┌─ INFORMATION GIVEN
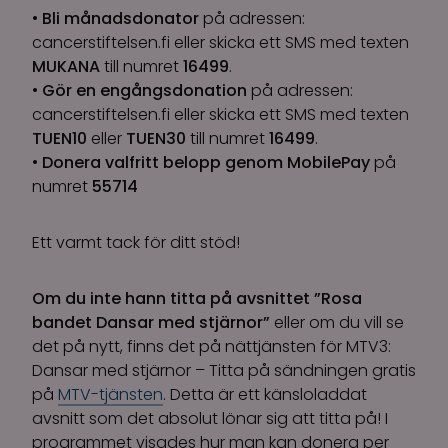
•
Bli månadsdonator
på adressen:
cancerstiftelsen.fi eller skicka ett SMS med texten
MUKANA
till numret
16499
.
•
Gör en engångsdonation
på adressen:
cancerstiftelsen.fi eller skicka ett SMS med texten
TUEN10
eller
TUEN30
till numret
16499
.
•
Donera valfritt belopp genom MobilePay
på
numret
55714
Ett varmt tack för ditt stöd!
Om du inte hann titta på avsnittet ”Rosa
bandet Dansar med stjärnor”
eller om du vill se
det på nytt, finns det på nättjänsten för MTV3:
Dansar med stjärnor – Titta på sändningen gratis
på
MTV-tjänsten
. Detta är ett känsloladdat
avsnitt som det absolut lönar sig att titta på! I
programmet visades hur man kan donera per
└─
┌─ INFORMATION GIVEN
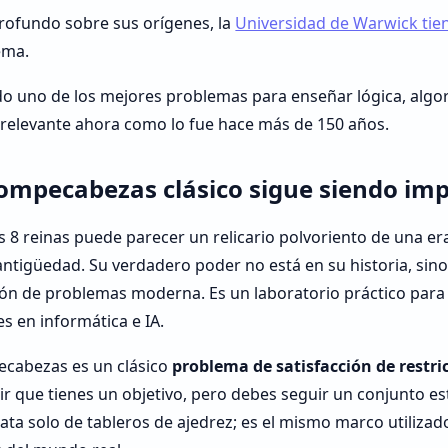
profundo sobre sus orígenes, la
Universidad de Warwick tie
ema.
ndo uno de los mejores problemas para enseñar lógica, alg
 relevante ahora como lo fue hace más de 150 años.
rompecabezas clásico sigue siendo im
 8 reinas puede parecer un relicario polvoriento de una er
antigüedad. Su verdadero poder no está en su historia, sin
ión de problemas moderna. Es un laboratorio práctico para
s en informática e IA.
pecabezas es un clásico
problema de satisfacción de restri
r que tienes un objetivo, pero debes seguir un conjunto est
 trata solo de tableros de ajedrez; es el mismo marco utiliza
└─
▶ **WHAT IS EXPECTED**
Among the lines above, please find those with "stjärnor" and copy them.

▶ **RESULT OF THIS TASK**
bandet Dansar med stjärnor”
Dansar med stjärnor – Titta på sändningen gratis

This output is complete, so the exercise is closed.